Estresse Moderno
As cidades estão mais barulhentas. Bares, buzinas, gritos, templos de orações, motores de carros, motos, ônibus... Romildo mudou da cidade de São Paulo para o interior. Nervoso, um tanto, quanto, neurótico, diz acostumado, com o barulho dos aviões, que passam acima do seu prédio. Mora no bairro de Moema na rota dos pousos do aeroporto de Congonhas. A cada cinco minutos um Boeing faz tremer os vidros do apartamento. O farol do avião passa alumiando a sua sala. Gol, Pantanal, TAM..., mostram a beleza das suas aeronaves, ou melhor, o logotipo de cada uma, pode ser visto, quase no seu tamanho original, devido à baixa altitude. Rose brinca com todos que chegam a sua casa e ficam impressionados com os aviões. “Veja; se você quiser dá para dar tchau para os passageiros e tripulantes, lá da sacada do meu quarto!”
Com a crise nos aeroportos brasileiros, a Infraero estende horário de funcionamento de Congonhas; os roncos dos motores invadem a madrugada. Benedita e Expedita, amigas de Rose, a visitam e passam a noite em claro. Enfim, a Infraero permitiu uma pausa, na madrugada de sábado para domingo, pouso e decolagem encerram às 23 horas e reiniciam às 5 da manhã.
Benedita acorda lá pelas 5 da manhã, com o trinar de um sabiá no arvoredo em frente ao prédio. O som do sabiá remete as lembranças do sítio dos avôs. Cheiro bom de terra. No arvoredo um coral de pássaros dá boas vindas ao amanhecer. O café fumegando no fogão a lenha. A avó na cozinha preparando um pão de torresmo. O gorjear como um mantra embala o seu sono. Dorme feliz, até reiniciar o estrondoso barulho das turbinas dos aviões.
Fica mais um pouco na cama. Levanta toma um banho. Vai à cozinha e encontra Expedita. O cheiro do café ronda pela casa. A mesa é arrumada. Rose sorri para as amigas. Sentam para tomar o café da manhã.
Romildo entra na sala com cara de poucos amigos. Ele que prima pela má educação parece que engoliu um sapo vivo. Resmunga algo. “Não dormi quase nada. E na hora melhor do sono acordo com um maldito sabiá. Por pouco não lhe meti uma sapatada”.

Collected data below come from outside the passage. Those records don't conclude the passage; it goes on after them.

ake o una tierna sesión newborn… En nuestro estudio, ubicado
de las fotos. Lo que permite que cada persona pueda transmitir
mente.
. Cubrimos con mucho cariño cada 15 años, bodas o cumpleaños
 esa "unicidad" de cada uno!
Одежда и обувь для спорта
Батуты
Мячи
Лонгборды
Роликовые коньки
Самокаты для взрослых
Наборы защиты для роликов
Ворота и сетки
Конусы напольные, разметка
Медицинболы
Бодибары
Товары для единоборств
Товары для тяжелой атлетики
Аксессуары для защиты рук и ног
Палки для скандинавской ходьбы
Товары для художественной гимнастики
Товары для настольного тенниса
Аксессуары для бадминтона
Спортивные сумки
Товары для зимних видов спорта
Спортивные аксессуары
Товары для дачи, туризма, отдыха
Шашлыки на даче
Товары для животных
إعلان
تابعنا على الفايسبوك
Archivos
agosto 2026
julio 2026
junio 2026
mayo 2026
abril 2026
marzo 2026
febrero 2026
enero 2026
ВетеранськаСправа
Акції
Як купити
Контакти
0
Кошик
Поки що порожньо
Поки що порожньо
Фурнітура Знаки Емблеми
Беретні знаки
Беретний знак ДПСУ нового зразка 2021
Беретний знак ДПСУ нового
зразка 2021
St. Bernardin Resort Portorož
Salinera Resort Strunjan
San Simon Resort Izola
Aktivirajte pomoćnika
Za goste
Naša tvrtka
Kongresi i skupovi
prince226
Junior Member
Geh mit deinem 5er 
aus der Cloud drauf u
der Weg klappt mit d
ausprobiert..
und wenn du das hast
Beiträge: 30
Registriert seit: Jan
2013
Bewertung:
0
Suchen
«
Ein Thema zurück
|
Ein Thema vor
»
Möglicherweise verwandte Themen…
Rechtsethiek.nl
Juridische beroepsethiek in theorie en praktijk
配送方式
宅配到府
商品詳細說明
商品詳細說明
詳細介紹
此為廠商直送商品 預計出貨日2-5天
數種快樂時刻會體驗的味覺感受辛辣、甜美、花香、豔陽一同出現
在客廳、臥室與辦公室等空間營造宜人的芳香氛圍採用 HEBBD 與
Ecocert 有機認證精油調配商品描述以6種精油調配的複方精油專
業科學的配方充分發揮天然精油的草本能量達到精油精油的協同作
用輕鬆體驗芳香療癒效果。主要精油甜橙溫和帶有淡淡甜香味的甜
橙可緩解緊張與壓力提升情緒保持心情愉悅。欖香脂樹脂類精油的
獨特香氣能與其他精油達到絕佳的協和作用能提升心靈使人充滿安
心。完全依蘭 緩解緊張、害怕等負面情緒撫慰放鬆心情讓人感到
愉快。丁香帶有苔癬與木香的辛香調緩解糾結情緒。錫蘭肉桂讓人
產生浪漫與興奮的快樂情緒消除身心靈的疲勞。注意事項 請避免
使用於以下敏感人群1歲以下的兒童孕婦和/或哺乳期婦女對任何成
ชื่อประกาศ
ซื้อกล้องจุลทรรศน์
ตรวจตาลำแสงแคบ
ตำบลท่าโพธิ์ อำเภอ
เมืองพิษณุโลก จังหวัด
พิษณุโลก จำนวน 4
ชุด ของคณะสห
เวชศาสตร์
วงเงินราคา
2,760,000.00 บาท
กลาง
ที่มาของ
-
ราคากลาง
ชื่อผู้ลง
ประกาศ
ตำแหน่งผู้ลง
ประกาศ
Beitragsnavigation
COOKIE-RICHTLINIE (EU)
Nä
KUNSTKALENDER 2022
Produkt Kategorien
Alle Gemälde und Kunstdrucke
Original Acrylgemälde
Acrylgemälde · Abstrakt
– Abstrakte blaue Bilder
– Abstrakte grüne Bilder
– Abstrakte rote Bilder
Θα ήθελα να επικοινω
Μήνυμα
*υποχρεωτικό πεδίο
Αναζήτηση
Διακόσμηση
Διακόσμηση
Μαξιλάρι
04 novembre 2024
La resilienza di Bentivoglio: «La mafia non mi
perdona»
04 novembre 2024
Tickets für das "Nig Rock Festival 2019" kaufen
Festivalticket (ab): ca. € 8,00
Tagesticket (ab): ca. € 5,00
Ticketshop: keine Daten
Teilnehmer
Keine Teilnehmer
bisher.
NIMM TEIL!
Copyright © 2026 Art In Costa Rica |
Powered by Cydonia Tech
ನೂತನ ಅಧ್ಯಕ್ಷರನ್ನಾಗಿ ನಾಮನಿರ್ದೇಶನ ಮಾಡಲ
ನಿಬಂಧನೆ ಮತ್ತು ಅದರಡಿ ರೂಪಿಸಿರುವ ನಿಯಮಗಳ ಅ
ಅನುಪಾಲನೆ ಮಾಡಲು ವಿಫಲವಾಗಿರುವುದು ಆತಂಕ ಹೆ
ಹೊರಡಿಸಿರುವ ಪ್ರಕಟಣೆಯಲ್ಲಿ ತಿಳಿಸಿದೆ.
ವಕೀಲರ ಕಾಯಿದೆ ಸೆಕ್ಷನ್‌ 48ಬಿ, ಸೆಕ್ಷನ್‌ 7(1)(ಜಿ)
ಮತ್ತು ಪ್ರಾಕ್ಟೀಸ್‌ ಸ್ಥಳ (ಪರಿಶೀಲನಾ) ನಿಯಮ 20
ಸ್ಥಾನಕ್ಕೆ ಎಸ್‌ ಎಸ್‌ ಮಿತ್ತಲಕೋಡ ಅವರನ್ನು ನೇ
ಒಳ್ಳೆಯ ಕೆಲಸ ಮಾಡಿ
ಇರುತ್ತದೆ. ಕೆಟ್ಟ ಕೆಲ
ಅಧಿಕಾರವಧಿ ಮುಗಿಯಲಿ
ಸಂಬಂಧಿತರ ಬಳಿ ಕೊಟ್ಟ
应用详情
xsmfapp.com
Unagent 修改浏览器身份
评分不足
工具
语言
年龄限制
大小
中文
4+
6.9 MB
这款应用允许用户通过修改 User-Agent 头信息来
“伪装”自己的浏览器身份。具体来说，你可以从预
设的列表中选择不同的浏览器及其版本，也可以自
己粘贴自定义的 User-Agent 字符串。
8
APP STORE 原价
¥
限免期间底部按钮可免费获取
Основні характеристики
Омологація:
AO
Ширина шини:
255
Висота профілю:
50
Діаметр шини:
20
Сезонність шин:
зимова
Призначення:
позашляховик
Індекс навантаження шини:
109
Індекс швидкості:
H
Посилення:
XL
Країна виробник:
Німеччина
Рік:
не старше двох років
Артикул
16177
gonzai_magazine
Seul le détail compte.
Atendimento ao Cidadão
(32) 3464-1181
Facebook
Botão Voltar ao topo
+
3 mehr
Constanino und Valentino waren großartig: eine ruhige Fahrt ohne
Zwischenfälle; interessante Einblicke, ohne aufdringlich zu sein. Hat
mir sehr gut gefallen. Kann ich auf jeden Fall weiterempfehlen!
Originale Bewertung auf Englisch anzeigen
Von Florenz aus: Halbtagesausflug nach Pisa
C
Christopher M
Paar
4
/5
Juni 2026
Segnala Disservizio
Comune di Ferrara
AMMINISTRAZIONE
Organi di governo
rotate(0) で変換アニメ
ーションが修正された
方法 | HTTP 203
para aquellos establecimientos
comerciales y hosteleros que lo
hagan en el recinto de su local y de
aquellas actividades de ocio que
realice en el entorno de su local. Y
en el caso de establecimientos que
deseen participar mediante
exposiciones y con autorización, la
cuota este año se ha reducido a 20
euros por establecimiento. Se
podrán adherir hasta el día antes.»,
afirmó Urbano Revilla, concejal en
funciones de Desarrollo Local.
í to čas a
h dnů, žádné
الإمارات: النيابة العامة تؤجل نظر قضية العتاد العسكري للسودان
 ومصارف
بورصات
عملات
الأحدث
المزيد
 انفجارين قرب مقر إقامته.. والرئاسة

As amigas assustam com tamanha estupidez.
Pois, este homem vai morar no interior. Já, na primeira noite lhe assusta o inexplicável barulho do silêncio. Noites de silêncio escancarado, noites de insônia para Romildo. Mas, naquela madrugada algo acontece. Um som afinado corrói os tímpanos do mal humorado. Levanta e vai até a sacada. Ouve a repetição, daquele som e cerra os punhos, com ódio.
Quinta feira a campainha toca cedo na casa da Creusa. Um guarda do pelotão ambiental entrega uma intimação baseada no Código Municipal; Lei 178/06, artigo 105 alínea C: “Proibido animais para criação e abate... “
“A senhora tem o prazo de dez dias para dar um fim ao galo e as quatro galinhas para não receber multa”.
“Este código não tem nada a ver conosco. Nunca abatemos uma única ave. Elas morrem de velhas.”
Onofre ouve o florestal e argumenta:
“Senhor, como pode esta arbitrariedade? Moramos aqui há mais de 30 anos e sempre tivemos um galo e algumas galinhas garnisés para limpar a nossa chácara dos malfadados escorpiões. O quintal é tão limpo, que se precisar de um bichinho para remédio; o doente morre!”
“Sinto muito senhor, mas, um vizinho mal humorado, se incomodou, com o canto do galo”.
Romildo sempre dormiu com o som das turbinas dos aviões, agora, vivendo o silêncio das madrugadas interioranas, não consegue dormir com o cocoricó de um galo. Vá dormir com um barulho desses!